Input START
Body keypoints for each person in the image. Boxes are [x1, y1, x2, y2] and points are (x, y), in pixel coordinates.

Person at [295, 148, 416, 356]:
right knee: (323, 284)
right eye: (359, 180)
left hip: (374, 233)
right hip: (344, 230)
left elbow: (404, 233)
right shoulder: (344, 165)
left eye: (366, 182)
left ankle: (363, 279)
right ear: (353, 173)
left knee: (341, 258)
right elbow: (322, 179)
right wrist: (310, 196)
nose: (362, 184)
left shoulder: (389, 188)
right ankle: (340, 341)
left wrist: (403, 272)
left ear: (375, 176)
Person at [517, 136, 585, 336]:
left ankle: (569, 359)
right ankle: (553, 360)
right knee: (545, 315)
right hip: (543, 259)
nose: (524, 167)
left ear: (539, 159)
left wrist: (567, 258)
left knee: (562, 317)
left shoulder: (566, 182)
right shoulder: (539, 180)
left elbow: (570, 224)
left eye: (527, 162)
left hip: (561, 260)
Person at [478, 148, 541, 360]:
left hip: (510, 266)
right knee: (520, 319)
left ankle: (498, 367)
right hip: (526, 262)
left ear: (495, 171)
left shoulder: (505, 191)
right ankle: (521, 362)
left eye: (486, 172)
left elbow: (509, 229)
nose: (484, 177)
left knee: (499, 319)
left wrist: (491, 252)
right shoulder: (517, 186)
Input END
Input START
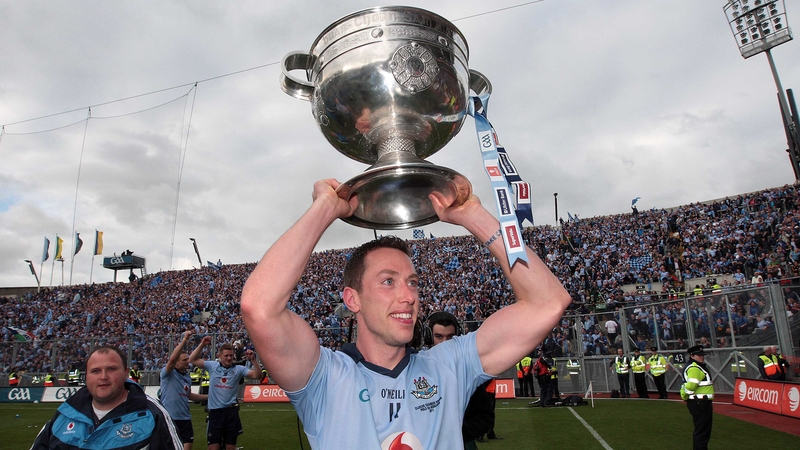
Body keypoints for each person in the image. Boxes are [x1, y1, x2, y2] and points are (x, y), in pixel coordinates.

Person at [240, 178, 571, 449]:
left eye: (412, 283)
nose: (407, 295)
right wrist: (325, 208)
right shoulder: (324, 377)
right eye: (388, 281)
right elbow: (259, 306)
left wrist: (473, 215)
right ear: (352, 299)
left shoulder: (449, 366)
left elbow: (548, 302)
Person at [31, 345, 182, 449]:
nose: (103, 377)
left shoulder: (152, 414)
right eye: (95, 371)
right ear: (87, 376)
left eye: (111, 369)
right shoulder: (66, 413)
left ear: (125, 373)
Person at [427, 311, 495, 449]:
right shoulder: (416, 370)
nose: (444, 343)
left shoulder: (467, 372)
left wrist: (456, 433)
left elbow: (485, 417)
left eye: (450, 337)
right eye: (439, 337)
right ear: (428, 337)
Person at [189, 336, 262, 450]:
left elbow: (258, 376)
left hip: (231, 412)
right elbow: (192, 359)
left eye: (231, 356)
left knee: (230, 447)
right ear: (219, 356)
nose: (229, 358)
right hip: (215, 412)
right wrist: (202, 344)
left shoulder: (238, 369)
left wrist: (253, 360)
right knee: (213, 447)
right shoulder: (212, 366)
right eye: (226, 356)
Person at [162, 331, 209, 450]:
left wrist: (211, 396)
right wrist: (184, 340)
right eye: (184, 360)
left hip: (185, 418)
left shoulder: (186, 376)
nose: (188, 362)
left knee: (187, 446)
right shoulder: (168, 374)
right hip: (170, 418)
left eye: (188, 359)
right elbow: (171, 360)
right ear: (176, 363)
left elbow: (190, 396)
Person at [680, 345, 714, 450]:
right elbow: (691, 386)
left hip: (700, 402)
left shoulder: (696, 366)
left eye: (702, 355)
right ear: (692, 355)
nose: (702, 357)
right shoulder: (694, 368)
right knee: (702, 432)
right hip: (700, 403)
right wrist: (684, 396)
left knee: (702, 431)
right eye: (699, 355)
Input END
:: Exercise details ::
The response must hold only the lines above from the line with "nose: (362, 184)" through the line with "left wrist: (567, 258)", each copied exactly, both ends kept.

:: Answer below ::
nose: (362, 184)
left shoulder: (389, 188)
right ankle: (340, 341)
left wrist: (403, 272)
left ear: (375, 176)
Person at [517, 136, 585, 336]:
left ankle: (569, 359)
right ankle: (553, 360)
right knee: (545, 315)
right hip: (543, 259)
nose: (524, 167)
left ear: (539, 159)
left wrist: (567, 258)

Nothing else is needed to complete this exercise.